Malaysians build up financial resources during Covid-19 pandemic: StashAway report

PETALING JAYA: The challenging conditions imposed by the Covid-19 pandemic have moved Malaysians to be better prepared financially, according to StashAway’s Insight report “2021: How investors reacted to Covid-19.”

Following the pandemic, it found that 7% of its Malaysian clients are now saving more than half of their income from 3% before Covid-19 entered the picture, while 21% of the respondents stated they invested 30-50% of their savings compared to 13% who did so previously.

In terms of financial preparation, the fintech player revealed that 47% of its survey respondents think they should have more than six months of expenses in their emergency fund, although only 24% actually have saved up that more than that amount.

Its CEO and co-founder Michele Ferrario (pix) remarked that 2020 was challenging for many industries and will go down in the books as one of the most volatile years in modern history.

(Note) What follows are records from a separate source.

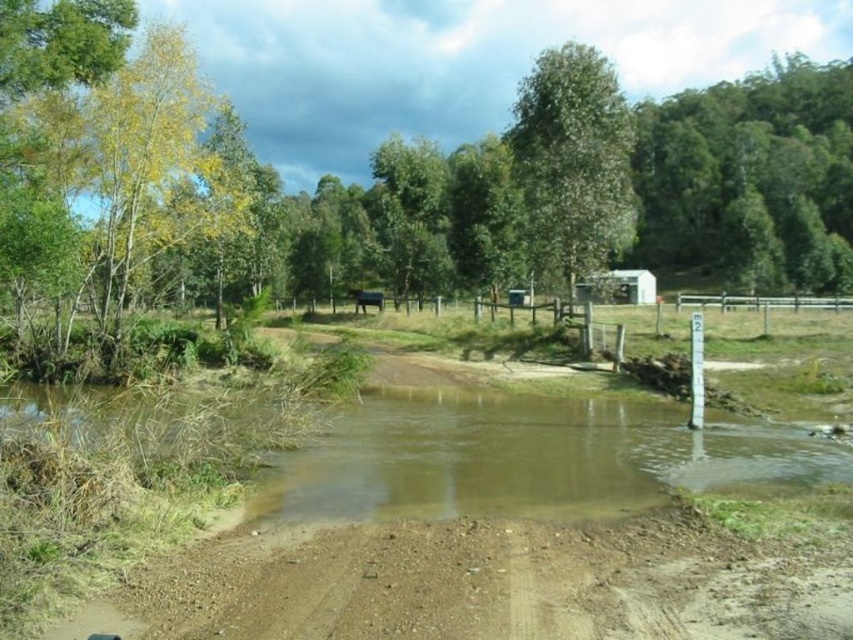
Is yellow-green foliage at upper left further to camera compared to green leafy trees at upper right?

No.

Is yellow-green foliage at upper left smaller than green leafy trees at upper right?

Yes.

You are a GUI agent. You are given a task and a screenshot of the screen. Output one action in this format:
    pyautogui.click(x=<x>, y=<y>)
    Task: Click on the yellow-green foliage at upper left
    This screenshot has height=640, width=853.
    Given the screenshot: What is the action you would take?
    pyautogui.click(x=108, y=189)

Which is more to the left, yellow-green foliage at upper left or green leafy tree at upper center?

yellow-green foliage at upper left is more to the left.

Which is behind, point (51, 4) or point (585, 67)?

The point (585, 67) is more distant.

I want to click on yellow-green foliage at upper left, so click(x=108, y=189).

Does green leafy trees at upper right appear under green leafy tree at upper center?

Incorrect, green leafy trees at upper right is not positioned below green leafy tree at upper center.

Can you confirm if green leafy trees at upper right is smaller than green leafy tree at upper center?

Incorrect, green leafy trees at upper right is not smaller in size than green leafy tree at upper center.

The height and width of the screenshot is (640, 853). In order to click on green leafy trees at upper right in this screenshot , I will do `click(751, 179)`.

“Investors endured unprecedented market volatility and economic uncertainty, brought about by a global pandemic and other events, such as the US general election,” he said in the report.

Ferrario explained that such challenges drove StashAway to educate its clients and on long-term financial planning and investing, especially in times of extreme market volatility.

“We saw similar behavioural biases that we observed in the 2018 market correction. That’s why this year we wanted to reveal how Covid-19 and the 2020 market crash impacted investor behaviour, and how it made them change the way they think about their finances.”

Following the global market crash of March 2020, 9% of investors were more likely to stop contributing to their regular investment plans, while 41% of investors were more likely to withdraw their funds from their investment portfolios.

The report suggested that such reaction to market crash is due to investors wanting to prevent their investments from losing further value as they are more likely to check on their investments and withdraw funds when they think the value of their investments will drop.

StashAway’s survey found impulsive investors who withdrew their investments during the market crash and took no action during their break even point saw a -5.61% average money-weighted returns as opposed to the 10.74% in average money-weighted returns those who continued investing as usual.

In Malaysia, it found that inexperienced investors, who have never traded securities, are 73% more likely to pause their regular deposits in a market crash.

Stashaway also found that those under 30 years old are 7% more likely to pause deposits and 24% more likely to withdraw their funds during the market crash.